Tout savoir sur la nullité ou la résolution du contrat

le 16 mars 2005 / Maître Monique Ben Soussen

Les franchisés qui rencontrent des problèmes lors de la signature ou de l'exécution d'un contrat de franchise peuvent être tenté de solliciter des tribunaux qu'ils prononcent la nullité ou la résolution du contrat.

Les causes de nullité doivent être recherchées au stade de la conclusion du contrat. Il peut s'agir d'un manquement à l'obligation d'information mise à la charge du franchiseur manquement ayant entraîné un vice du consentement, d'un défaut d'objet ou de cause tel que l'absence de savoir faire ou l'illicéité de l'enseigne.

Les causes de résolution du contrat doivent être recherchées au stade de l'exécution. L'une des parties n'exécute pas les obligations mises à sa charge par le contrat.

Les conséquences financières liées au prononcé de l'une de ces deux sanctions, sont identiques : Les parties sont replacées dans l'état qui était le leur antérieurement à la signature de la convention.
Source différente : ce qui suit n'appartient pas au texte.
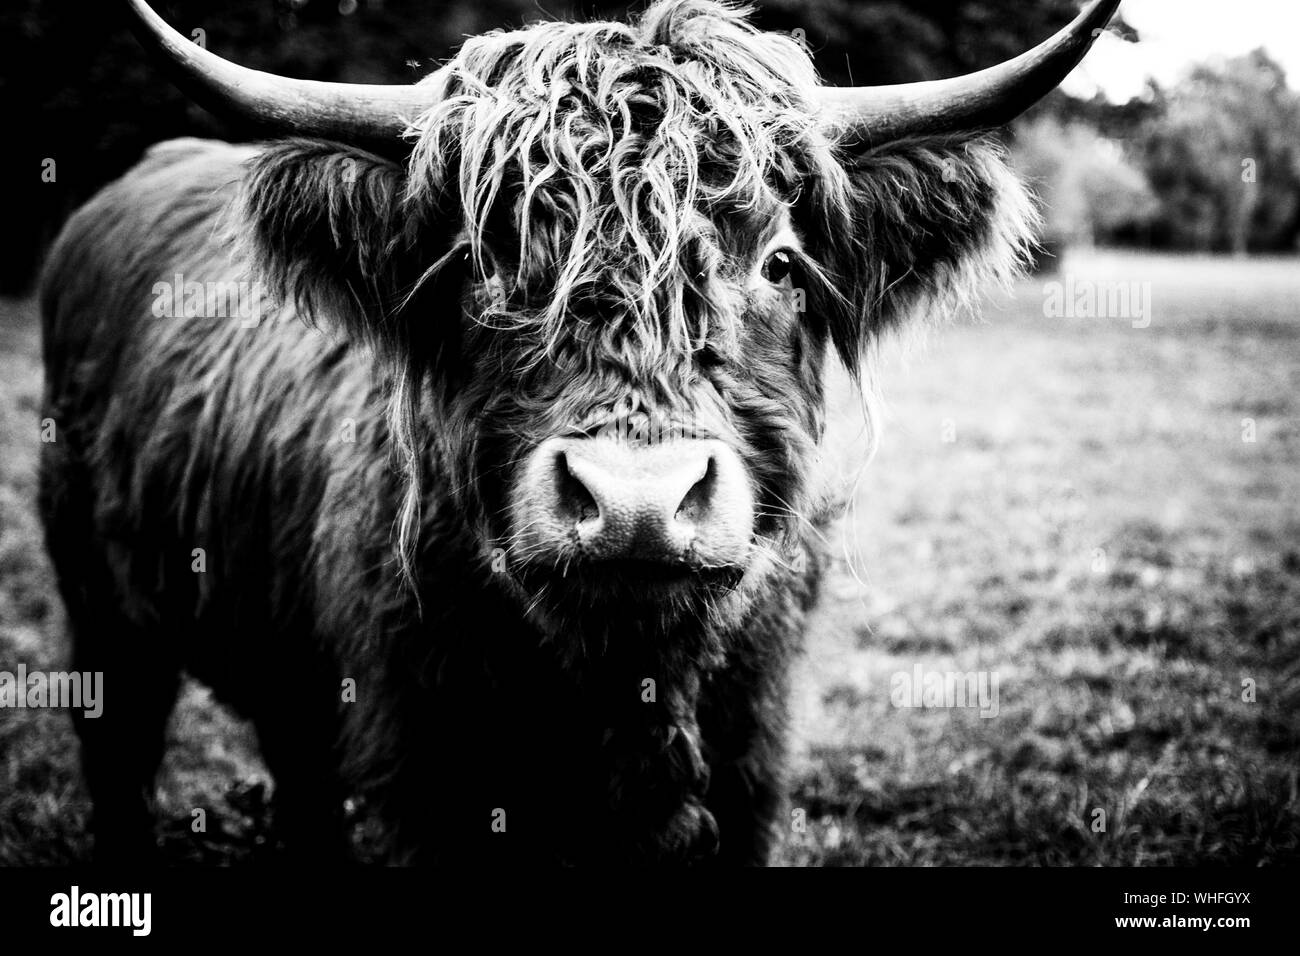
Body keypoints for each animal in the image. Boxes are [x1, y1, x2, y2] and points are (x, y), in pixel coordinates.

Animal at [39, 0, 1119, 864]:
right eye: (480, 264)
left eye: (778, 263)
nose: (637, 502)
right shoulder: (422, 767)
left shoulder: (750, 766)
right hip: (101, 604)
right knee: (121, 747)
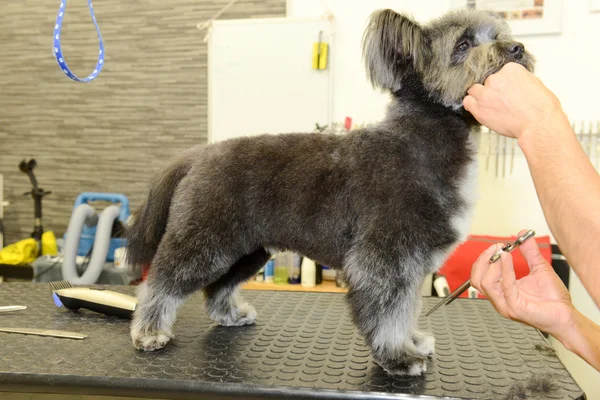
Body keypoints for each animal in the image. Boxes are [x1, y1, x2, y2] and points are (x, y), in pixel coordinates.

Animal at [126, 7, 536, 376]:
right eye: (463, 45)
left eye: (497, 35)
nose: (516, 49)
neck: (421, 140)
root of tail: (198, 155)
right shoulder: (385, 258)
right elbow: (388, 311)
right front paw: (397, 357)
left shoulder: (412, 265)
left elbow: (407, 308)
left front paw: (413, 341)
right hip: (204, 240)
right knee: (160, 282)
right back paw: (149, 331)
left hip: (247, 249)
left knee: (217, 288)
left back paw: (229, 313)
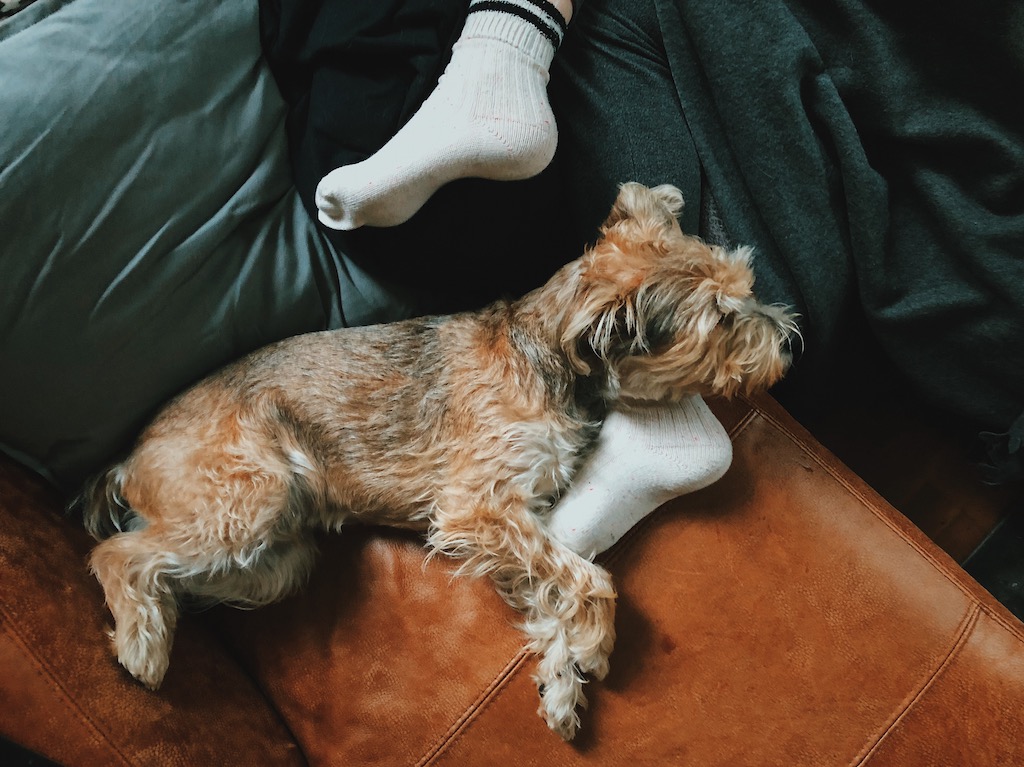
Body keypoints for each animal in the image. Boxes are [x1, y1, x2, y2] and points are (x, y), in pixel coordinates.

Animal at [81, 181, 798, 737]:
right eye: (723, 319)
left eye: (744, 286)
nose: (790, 339)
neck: (551, 360)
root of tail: (124, 463)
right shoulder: (477, 509)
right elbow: (589, 578)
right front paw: (594, 648)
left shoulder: (519, 524)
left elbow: (554, 590)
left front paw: (561, 681)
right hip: (248, 497)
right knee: (115, 554)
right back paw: (142, 645)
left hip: (279, 560)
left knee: (174, 571)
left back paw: (156, 618)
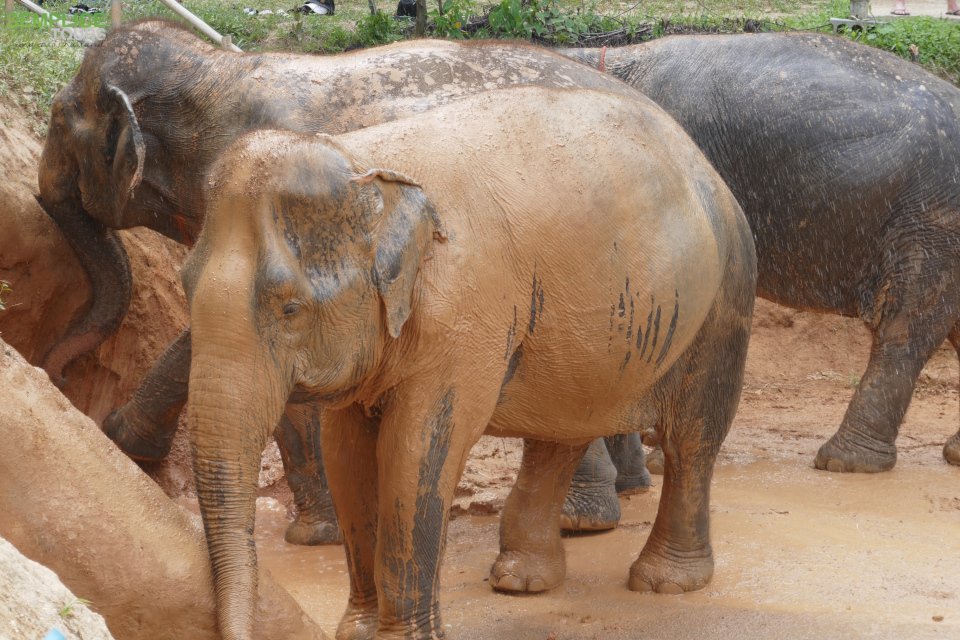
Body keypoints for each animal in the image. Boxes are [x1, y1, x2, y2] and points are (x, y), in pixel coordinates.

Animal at [178, 86, 752, 640]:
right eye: (184, 283)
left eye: (290, 309)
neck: (367, 163)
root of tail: (700, 160)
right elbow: (345, 452)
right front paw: (357, 632)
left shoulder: (464, 313)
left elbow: (416, 449)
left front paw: (399, 639)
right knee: (562, 429)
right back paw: (522, 580)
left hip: (724, 293)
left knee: (692, 438)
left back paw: (664, 583)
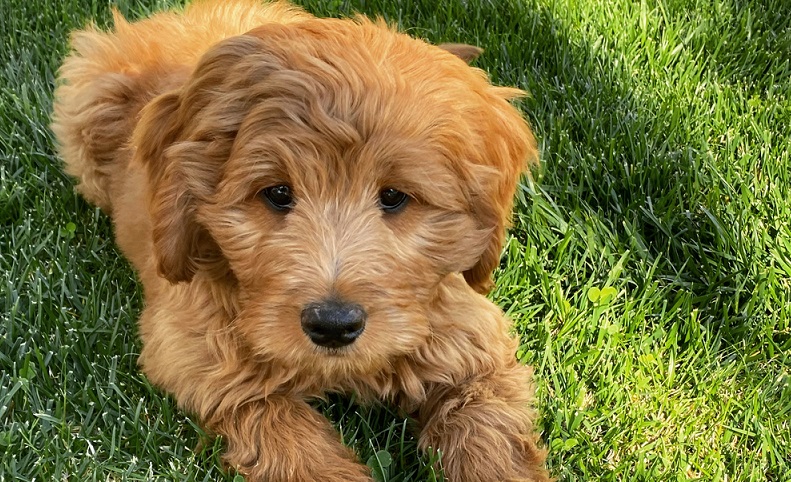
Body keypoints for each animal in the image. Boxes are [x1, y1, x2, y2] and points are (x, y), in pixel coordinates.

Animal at [52, 1, 552, 480]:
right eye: (277, 193)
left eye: (394, 196)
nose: (333, 324)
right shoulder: (197, 348)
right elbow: (284, 433)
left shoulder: (468, 334)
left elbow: (487, 425)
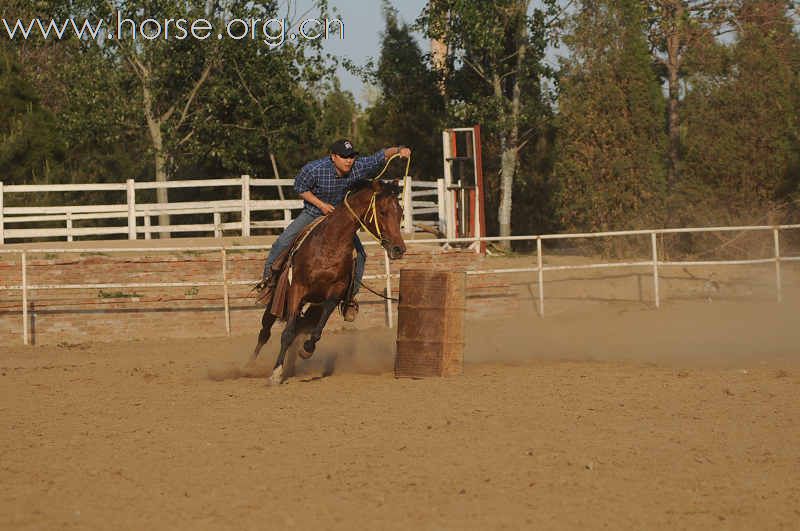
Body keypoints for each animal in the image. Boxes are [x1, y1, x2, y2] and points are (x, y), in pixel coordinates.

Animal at [248, 181, 406, 384]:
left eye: (401, 213)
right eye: (383, 212)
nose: (399, 249)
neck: (329, 245)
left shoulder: (333, 293)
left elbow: (316, 329)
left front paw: (307, 349)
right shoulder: (297, 289)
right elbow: (287, 333)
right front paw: (276, 373)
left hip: (312, 305)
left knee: (300, 327)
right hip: (278, 298)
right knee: (265, 330)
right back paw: (250, 365)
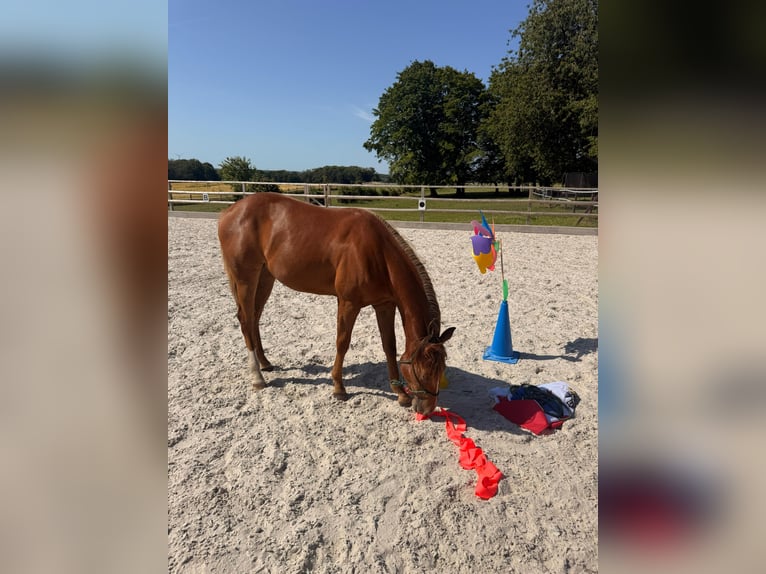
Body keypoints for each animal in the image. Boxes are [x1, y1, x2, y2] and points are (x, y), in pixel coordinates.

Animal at [217, 192, 455, 415]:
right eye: (424, 370)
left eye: (441, 368)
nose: (427, 408)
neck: (377, 252)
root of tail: (229, 212)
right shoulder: (348, 303)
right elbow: (343, 342)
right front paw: (339, 388)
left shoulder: (385, 305)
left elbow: (389, 346)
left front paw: (400, 393)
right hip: (245, 278)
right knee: (245, 319)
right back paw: (257, 377)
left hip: (265, 276)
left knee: (255, 318)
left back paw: (265, 363)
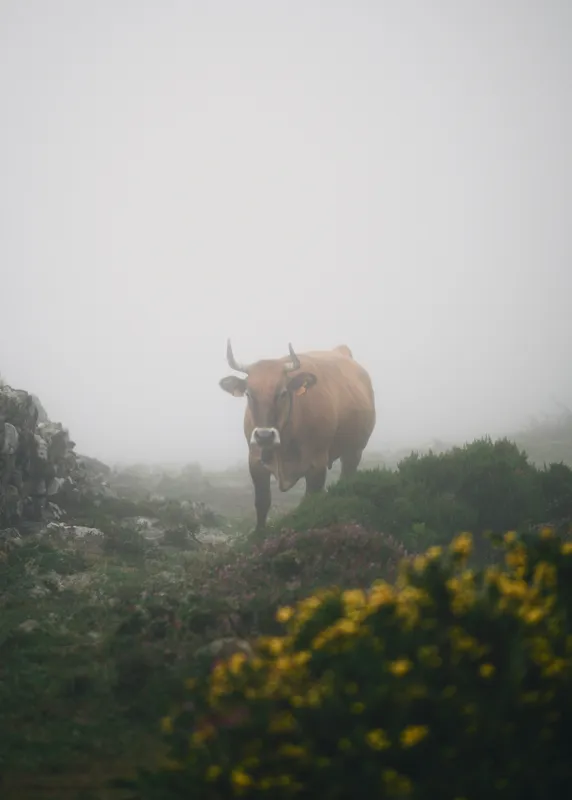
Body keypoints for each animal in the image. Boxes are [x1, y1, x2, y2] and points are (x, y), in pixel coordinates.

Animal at [219, 340, 376, 532]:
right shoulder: (255, 462)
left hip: (355, 451)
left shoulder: (317, 464)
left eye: (283, 393)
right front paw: (258, 534)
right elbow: (262, 502)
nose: (264, 436)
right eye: (249, 394)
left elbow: (310, 501)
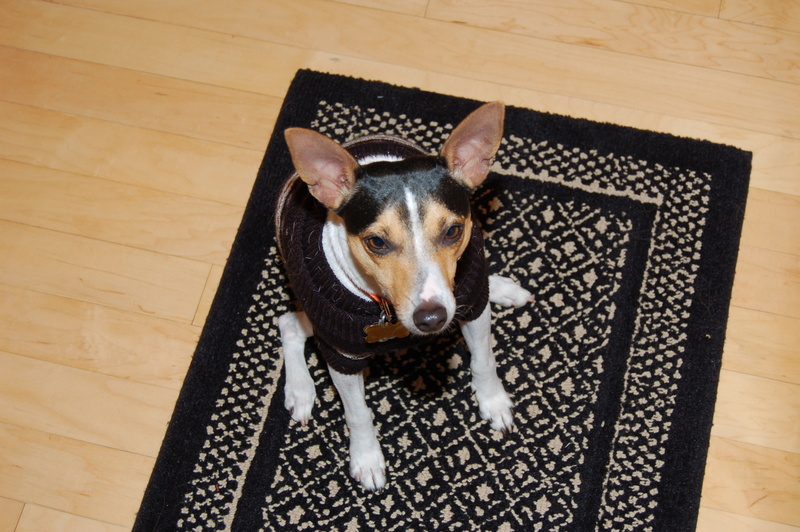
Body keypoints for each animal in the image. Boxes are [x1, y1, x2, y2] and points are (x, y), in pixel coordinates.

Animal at [276, 102, 533, 491]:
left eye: (453, 231)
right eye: (376, 242)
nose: (432, 317)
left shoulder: (473, 309)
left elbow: (484, 361)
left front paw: (493, 401)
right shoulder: (341, 353)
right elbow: (357, 414)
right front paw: (366, 457)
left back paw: (503, 288)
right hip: (313, 314)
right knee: (288, 323)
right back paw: (301, 390)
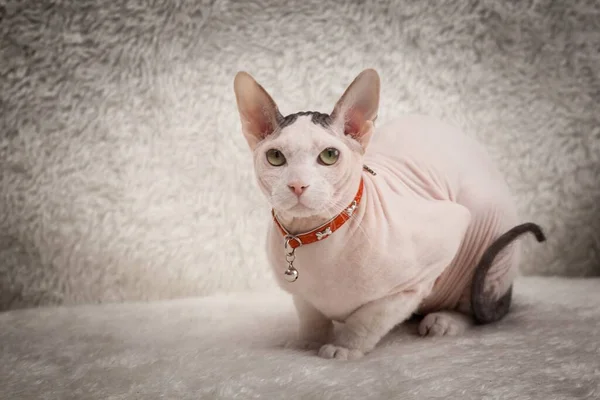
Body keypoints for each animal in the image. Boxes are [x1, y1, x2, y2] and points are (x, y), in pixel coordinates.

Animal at [232, 68, 548, 360]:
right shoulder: (301, 294)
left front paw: (344, 347)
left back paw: (444, 321)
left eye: (329, 156)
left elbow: (370, 317)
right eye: (275, 157)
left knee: (472, 304)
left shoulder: (424, 270)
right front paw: (307, 343)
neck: (314, 237)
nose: (298, 185)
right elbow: (311, 315)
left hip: (484, 217)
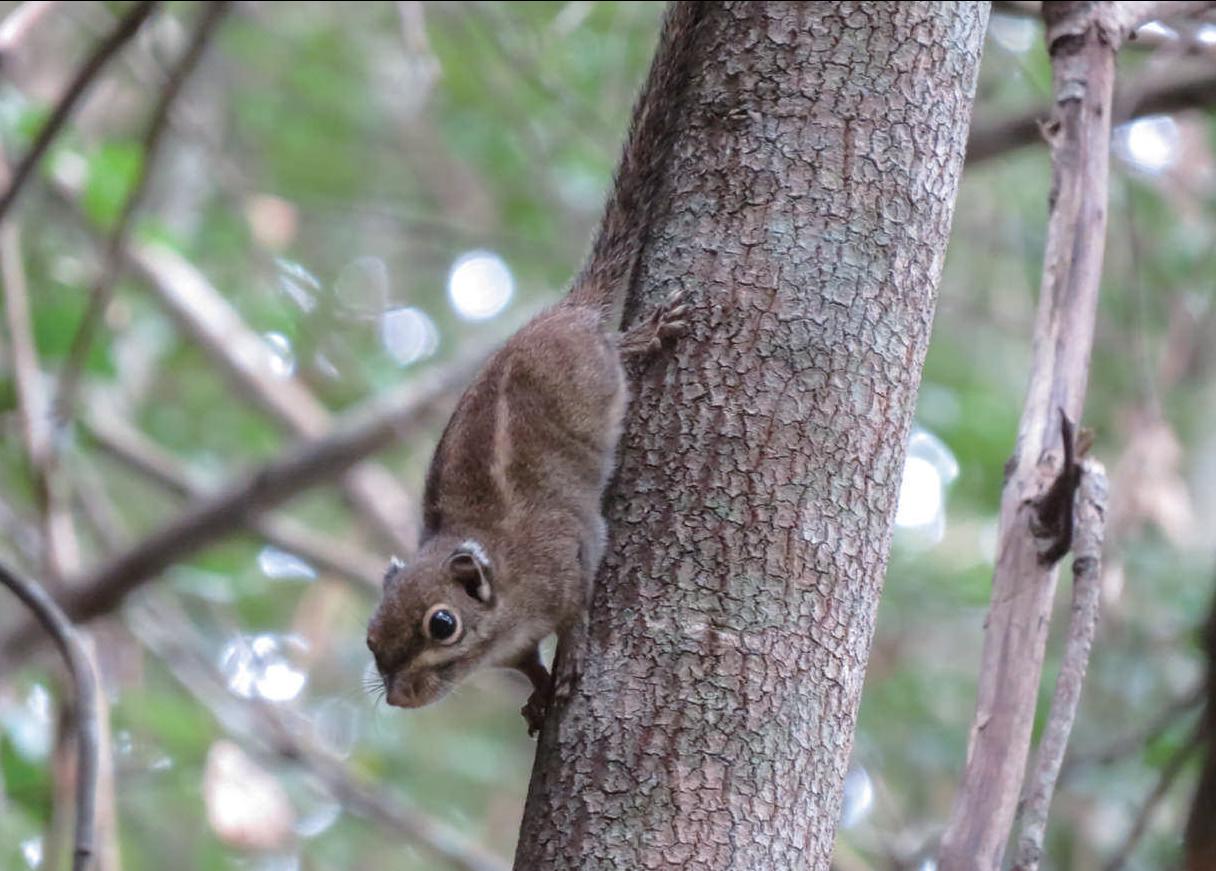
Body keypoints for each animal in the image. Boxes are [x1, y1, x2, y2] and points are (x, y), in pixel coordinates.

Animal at [362, 3, 705, 734]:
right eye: (372, 638)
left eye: (442, 625)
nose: (400, 697)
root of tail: (563, 310)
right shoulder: (513, 642)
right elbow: (525, 663)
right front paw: (539, 688)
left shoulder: (565, 565)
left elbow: (576, 615)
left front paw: (568, 664)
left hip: (596, 370)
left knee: (616, 352)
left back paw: (646, 335)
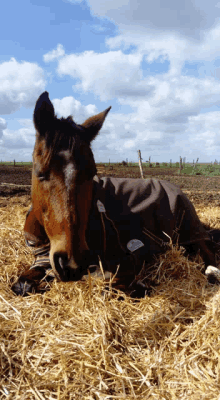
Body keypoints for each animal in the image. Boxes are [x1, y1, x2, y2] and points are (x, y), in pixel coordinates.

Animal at [12, 91, 220, 296]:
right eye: (40, 173)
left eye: (92, 172)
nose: (72, 263)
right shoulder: (41, 261)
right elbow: (21, 285)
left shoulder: (128, 257)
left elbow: (111, 286)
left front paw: (140, 286)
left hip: (189, 230)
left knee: (207, 252)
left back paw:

Ce sont des sanctions rétroactives.

Il appartiendra à chacun des cocontractants de restituer les prestations, biens et valeurs qu'il a reçu, à l'autre partie. Il en sera ainsi du droit d'entrée, des frais de formation, des redevances de franchise reçu par le franchiseur, des mobiliers et matériels mis à la disposition du franchisé, de l'enseigne, le cas échéant des marges bénéficiaires enregistrées par le franchiseur sur la vente de marchandises au franchisé …

En pratique, le prononcé de ces sanctions entraîne des difficultés : certaines prestations ont pu être fournies sans que les parties puissent déterminer de manière précise leur valeur pécuniaire. Une expertise pourra alors être diligentée à l'initiative des plaidants et/ou des tribunaux afin de d'évaluer les sommes devant être réciproquement versées par les parties.

Au-delà de cette remise en l'état antérieur à la signature du contrat, le franchisé peut solliciter l'octroi de dommages-intérêts.

En effet, la demande tendant à obtenir le prononcé de la nullité ou de la résolution du contrat de franchise ne fait pas obstacle à la demande de réparation du préjudice subi.

L’allocation de dommages-intérêts vient réparer un préjudice distinct de celui sanctionné par la nullité ou la résolution. Ce préjudice peut résulter de la faute commise par le franchiseur lors de la conclusion du contrat ou de son exécution. Tel est en particulier le cas en présence d'un dol ou d'un manquement à l'obligation de bonne foi et de loyauté.

La détermination du montant des dommages intérêts dépend des cas d'espèce. Peuvent être pris en compte les investissements et emprunts effectués, les pertes enregistrées par le franchisé mais aussi les gains qu'il n'a pas comptabilisés en dépit des prévisions du franchiseur.

Les tribunaux jouissent en la matière d'une liberté d'appréciation et tiendront compte d'éléments tels que la durée des relations, de la situation de chacune des deux partie, des possibilités de reclassement du franchisé évincé ou sortant du réseau.

Le cas des clauses pénales

Les contrats de franchise organisent les suites de la rupture des relations contractuelles en insérant des "clauses pénales" aux stipulations contractuelles.

Le principe de ces clauses n'est que rarement discuté lors de la signature du contrat.

Ces clauses ont une double fonction : elles garantissent donc l'exécution des obligations nées du contrat, elles sanctionnent l'inexécution des obligations garanties en prévoyant dès la conclusion du contrat et de manière forfaitaire, le montant de l'indemnité devant être versée à la parties lésées.

De manière générale, la clause pénale est stipulée en faveur du franchiseur. Ce dernier peut en exiger le versement lors d'une procédure contentieuse.

Afin d'éviter l'application de cette clause contraignante, le franchisé pourra faire valoir, en cas de nullité du contrat que la clause pénale ne survit pas à la nullité de la convention.

Il pourra en outre faire valoir qu'il ne s'est pas lui même rendu coupable d'inexécution des obligations mises à sa charge de telle manière que la mise en œuvre de la clause pénale n'est pas justifiée.

Il pourra en tout état de cause demander aux juridictions saisies du litige de minorer le montant de l'indemnité contractuelle arguant de son caractère manifestement excessif.